The result was 49% for Google and 83.5% for CArabicMT.
|| Experiment results
|| Type of problem frequencies with classical Arabic to English
|| Shows part of the result produced by this experiment
|Sentences have been tested by Google in December 2010
However, Table 5 represents all types of the problem returned
by each of the examined systems, Google and CArabicMT and their frequencies.
If we examined the first row for the Synonyms of a word will find that this
type of problem frequented 36 times with Google and only 2 times with our system.
Therefore, as a total this type of problem frequented 38 times with two systems.
Table 6 show some examples which explain in details the evolution
This study has been concentrated on issues in the design and implementation
of a machine translation system which translates a sentence from classical Arabic
language to English based on rule-based approach. There are several reasons
that make transfer based is desired by MT community (Trujillo,
1999). These reasons showed that the transfer based approach is promising.

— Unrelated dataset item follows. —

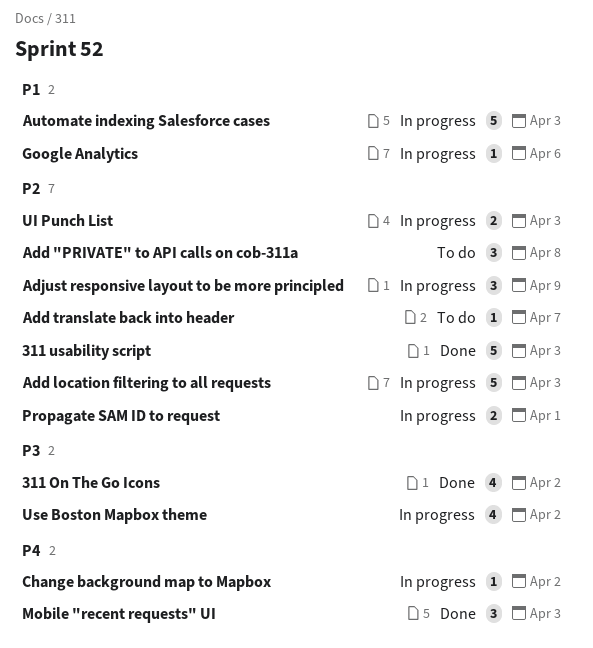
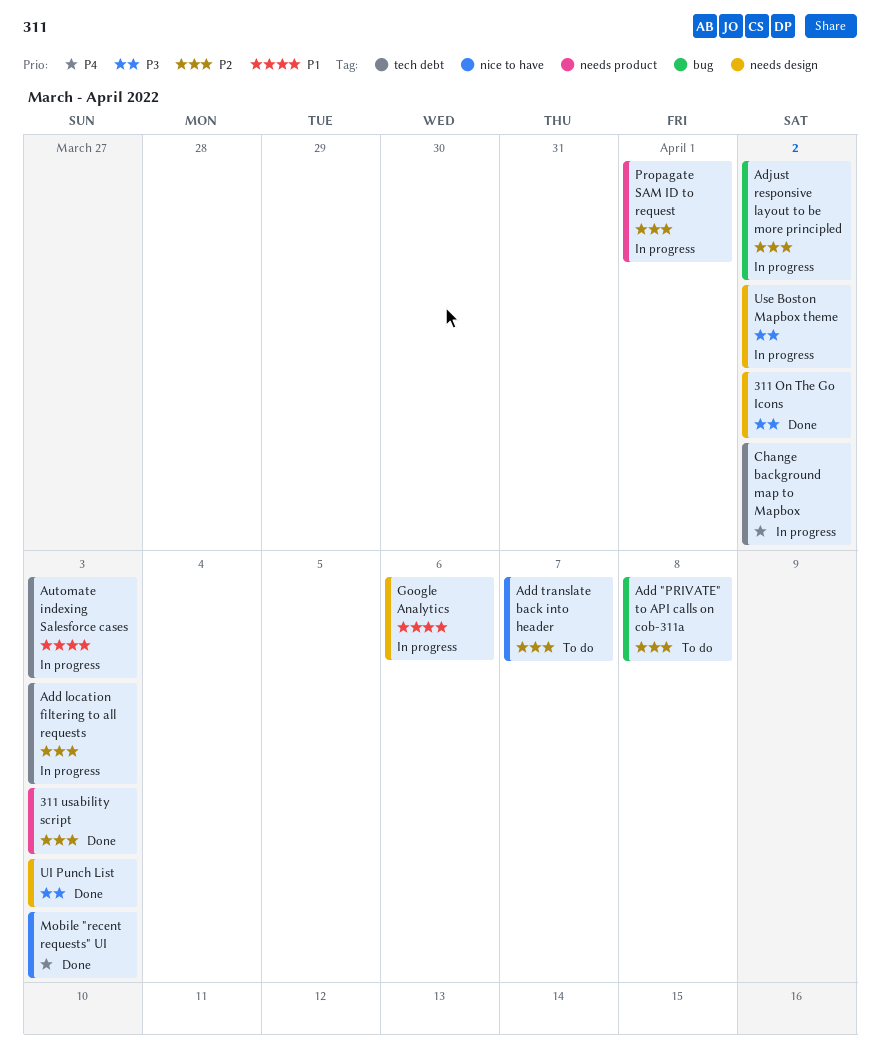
Adjust responsive layout to be more principled, due: Apr 9 -> Apr 2
UI Punch List, status: In progress -> Done
UI Punch List, priority: P2 -> P3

So that we can improve the quality of machine translation output and increases
its usefulness in classical Arabic. However, we have faced some difficulties
when building the system, the first difficulty is; most of the existing Arabic
database does not contain words in classical Arabic. However, due to a difference
in the sentence structure between MSA and classical Arabic, it makes the rules
which developed by them are not appropriate for the classical Arabic. Features
classical Arabic is short sentence, word affecting and rhetoric miracle. Therefore,
the translation classical Arabic directly is miracles even for specialists,
also that Scholars of Arabic language stood to explain the vocabulary and interpretation
of grammatical compositions and the development of its implications. Brevity
sentences and abundance of meaning make the translation of classical Arabic
more complexes. Therefore, the translation classical Arabic needs to have more
sophisticated analysis and to go deep to the semantic and pragmatic levels to
interpret its meaning. We think that will be one of the most challenges to the
Arabic computational linguists in the future. However, the translation machines
of the literature language such as poems and novels still in its fancy stage
even in the good studied languages such as English. In future works, there are
more activities are needed to enlarge and enrich our system, so to as better
handle more complicated situations. All concerned with extending our paper work
to be more powerful and applicable. In what follows, we presented some Proposals:
Prepare and build a Private database of religious domain that containing the
words written in classical Arabic and in the religious, development of this
system to deal with formation. In addition translation of classical Arabic by
Semantic translation that is the process of using semantic information to aid
in the translation of classical Arabic sentence to create an equivalent meaning
of this sentence. Here, we just reported our modest effort to open the research
in this direction for further enhancement.